Such is the fascination with the excessive wealth of the ever-expanding fortunate few, the news service Bloomberg this week also launched a daily index of the world's top 20 billionaires.
Those of a jealous disposition can log in daily to check in with movements in Warren Buffett's $US44 billion fortune, or that of the world's richest man, Mexican telecommunications tycoon, Carlos Slim Helu, on $US69 billion.
Billionaires have been dragged out into the global spotlight, and they're not necessarily enjoying the attention.
At the heart of this billionaires fever is a concern to get to the bottom of what constitutes ''excessive wealth''. It's been a long time since anyone suggested resources should be evenly distributed across societies. A little bit of inequality can be a good thing, by providing the incentive to innovate and produce. Society owes much to the technological advances of some of these billionaires, such as Bill Gates, Facebook founder Mark Zuckerberg and the late Steve Jobs, who's $US9 billion fortune now passes to his wife and family.
Many's a woman who would welcome the entry of Sara Blakely - the founder of Spanx - into the club.
Behind the concern about billionaires is a concern about whether it's possible to generate such wealth by getting paid for creating value.

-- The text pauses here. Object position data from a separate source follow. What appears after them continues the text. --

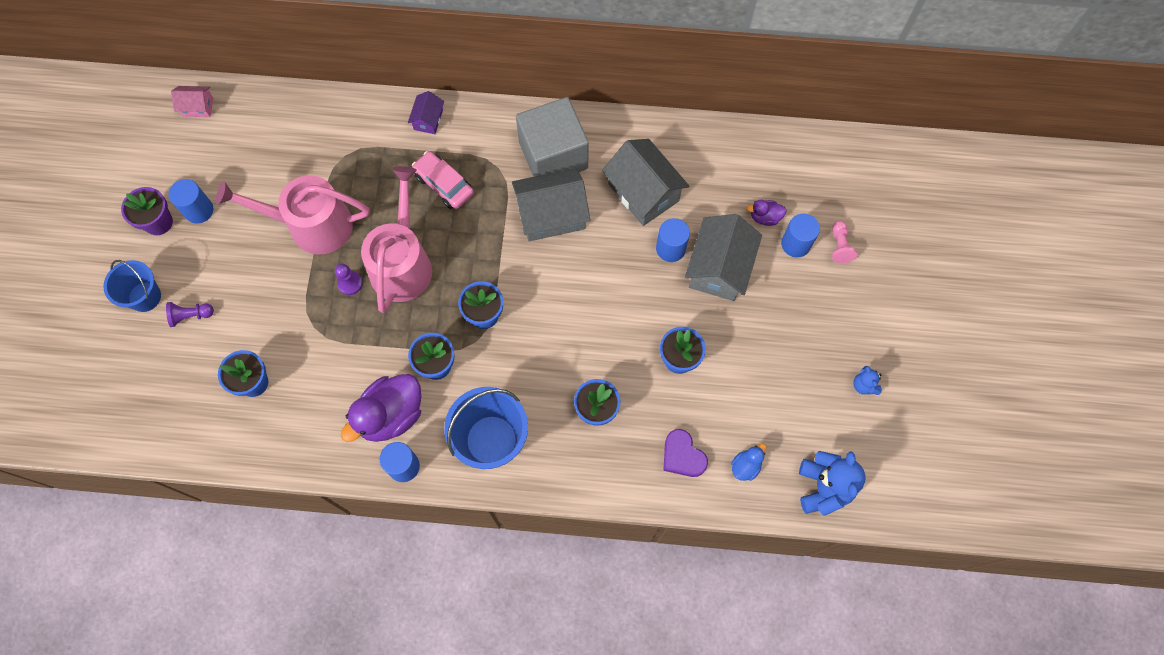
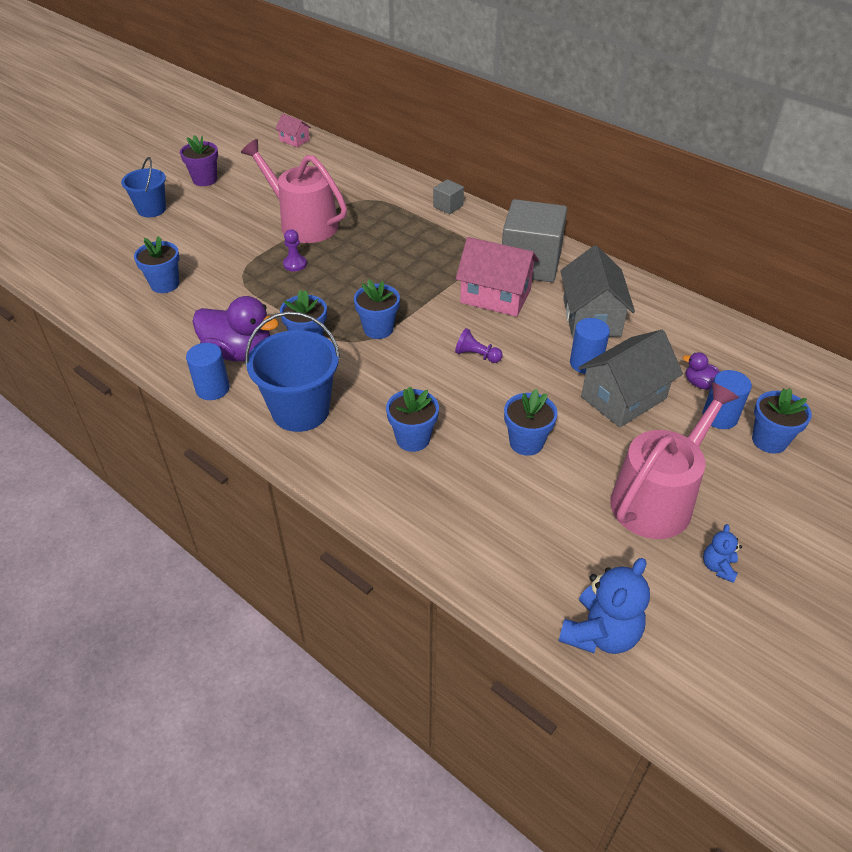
camera: 35 degrees right, 25 degrees down
(190, 316) = (168, 231): purple pawn -> purple pawn (476, 355)
(199, 210) = (237, 185): blue cylinder -> none
(391, 415) = (239, 352): purple duck -> purple duck turned 150 degrees counterclockwise
(402, 263) = (346, 271): pink watering can -> pink watering can (657, 498)
(428, 120) = (448, 206): purple house -> grey cube
(444, 184) = (424, 243): pink car -> none
(551, 214) = (495, 296): grey house -> pink house
(682, 456) = (465, 517): purple heart -> none
(745, 466) = (525, 563): blue duck -> none
(839, 246) = (769, 440): pink pawn -> blue flower pot

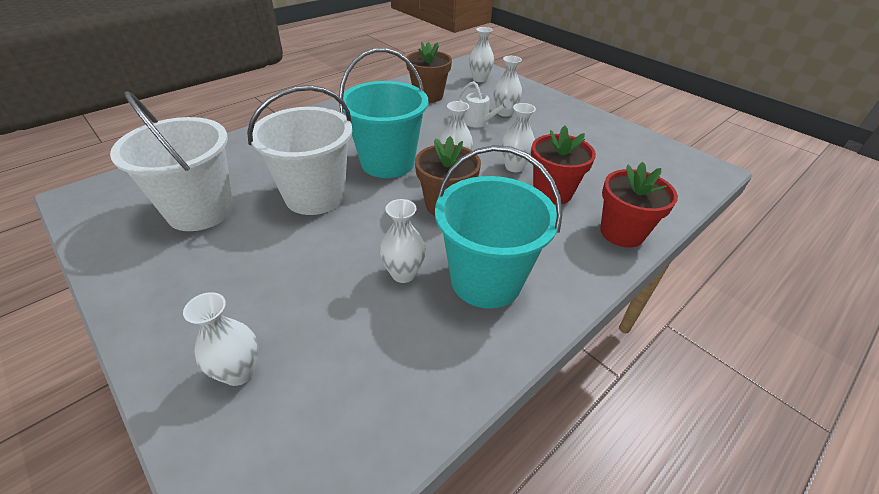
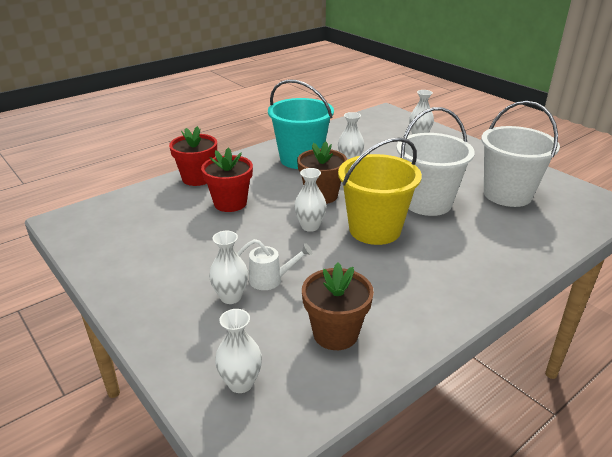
camera: 175 degrees left, 10 degrees down
(387, 162) = (374, 230): turquoise bucket -> yellow bucket
(479, 122) = (271, 279): white watering can -> white watering can turned 135 degrees clockwise
(514, 167) = (252, 224): white vase -> none

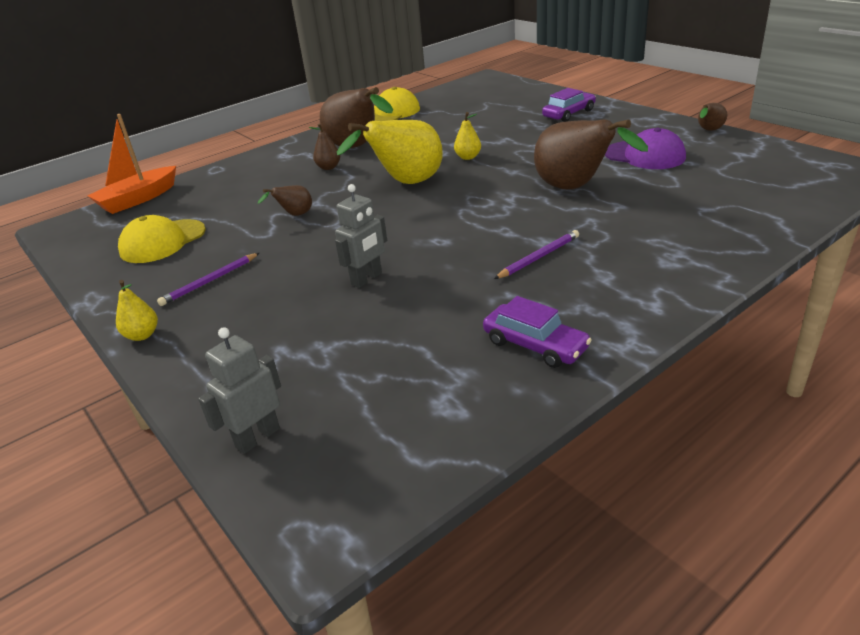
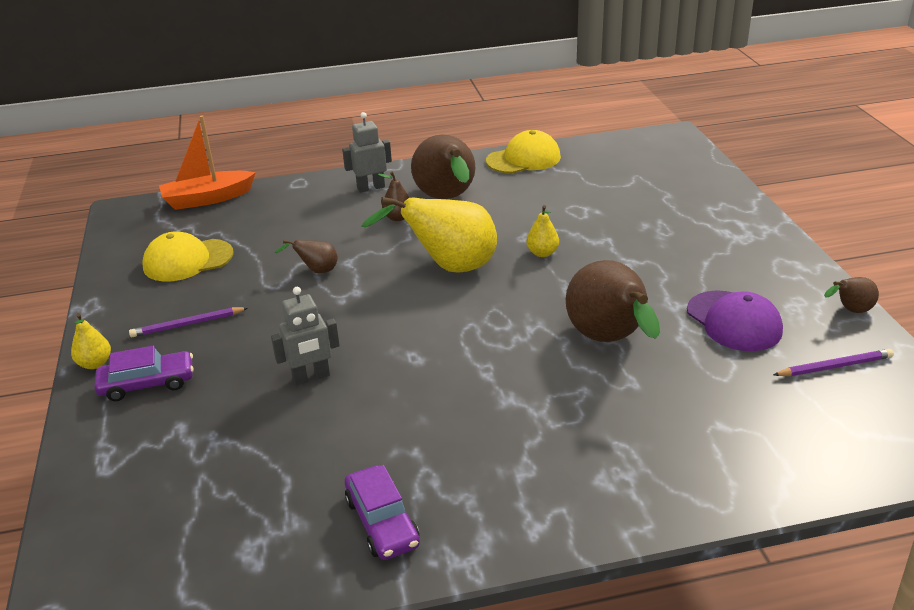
camera: 25 degrees right, 0 degrees up
(257, 437) = (92, 511): grey robot -> grey robot (371, 188)
(538, 257) = (485, 418): purple pencil -> purple pencil (834, 366)
(569, 114) = (711, 225): purple car -> purple car (147, 384)

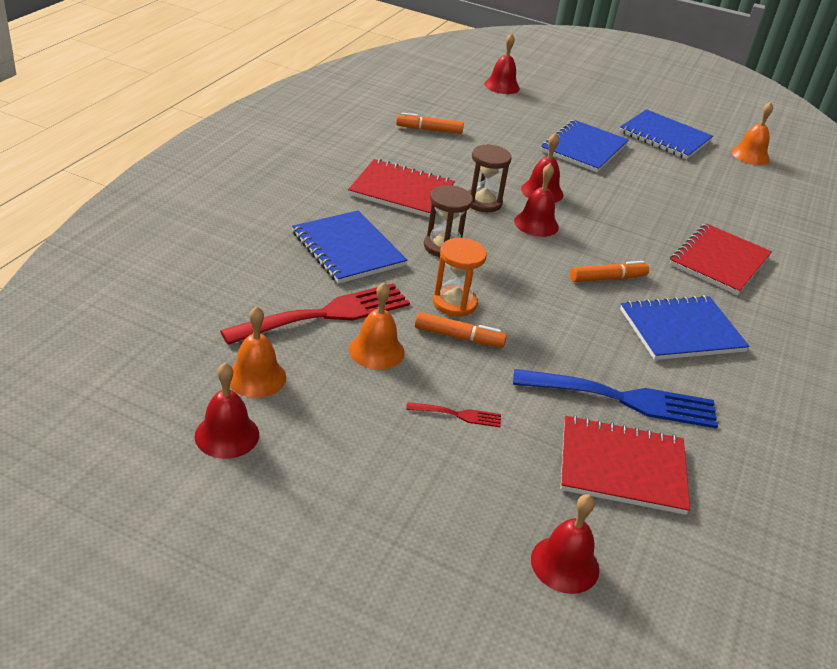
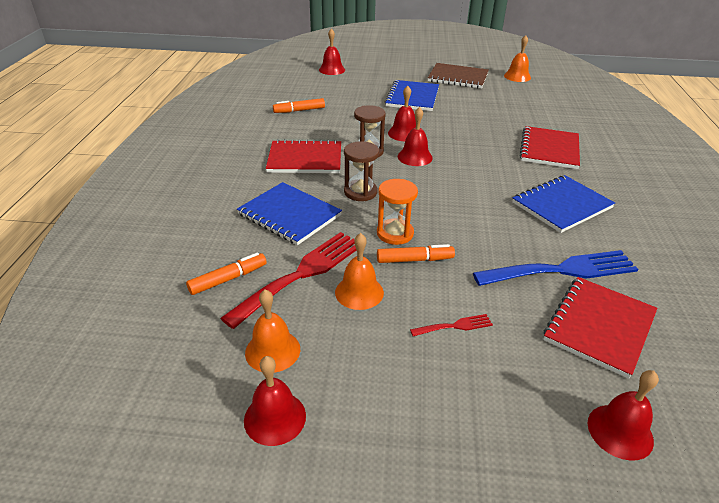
camera: 15 degrees left, 0 degrees up
(608, 278) = (488, 182): orange marker -> orange marker (228, 279)
(622, 467) = (599, 327): red notebook -> red notebook turned 45 degrees counterclockwise
(664, 136) = (458, 77): blue notebook -> brown notebook

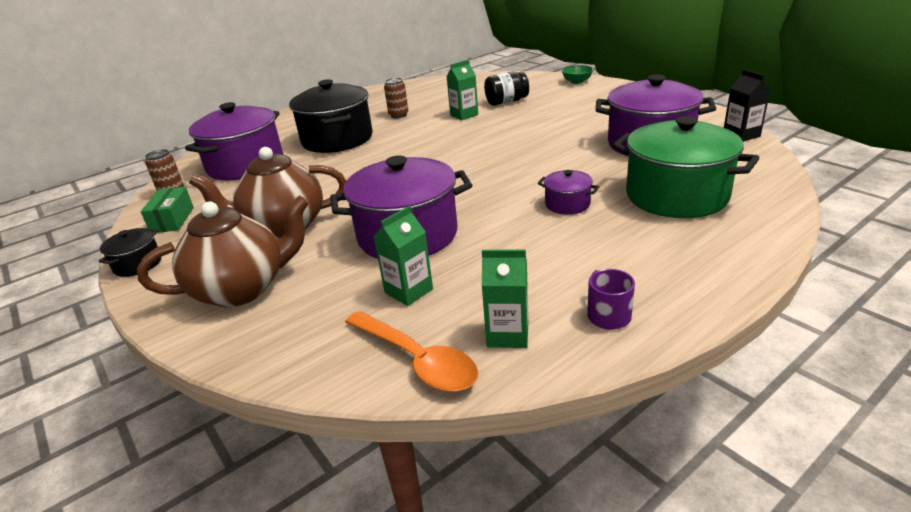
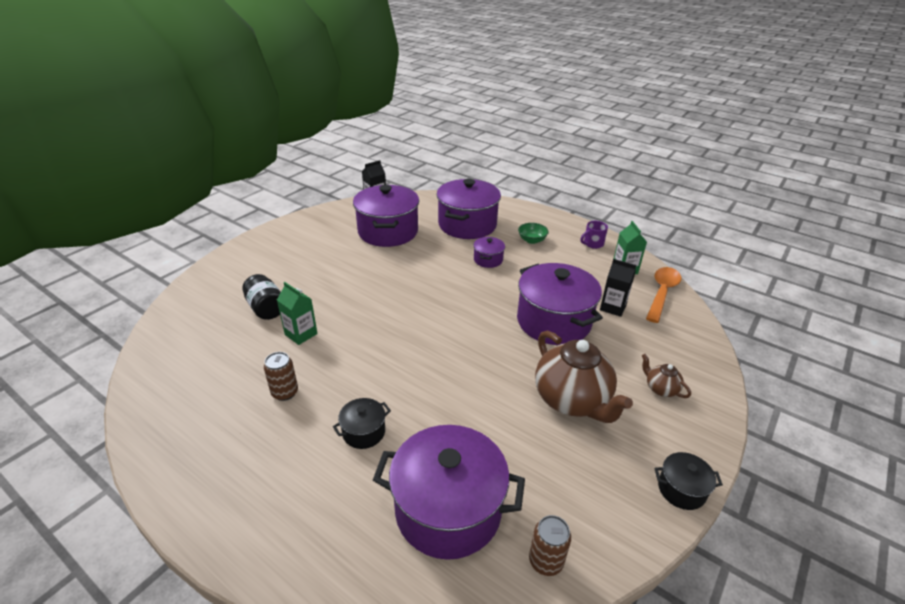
camera: 110 degrees left, 5 degrees up
(172, 220) = (601, 512): green box -> none
(242, 289) = (660, 389): brown teapot -> brown teapot, size x0.45
(337, 139) = (364, 432): black pot -> black pot, size x0.46
(408, 291) = (613, 307): green carton -> black carton
(577, 82) = (219, 268): green bowl -> green bowl (532, 240)
(676, 196) = (467, 225): green pot -> purple pot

There are only two ways to make money - create value, or get it from someone else; grow the economic pie, or bite into someone else's piece. The first method is rightfully admired, the second - be it through inheritance, asset price inflation which forces others to pay more, or through exploiting weaknesses in the tax system - is the cause of much ire.
Billionaires might not like the scrutiny, but it's important we figure out which method is in the ascendancy.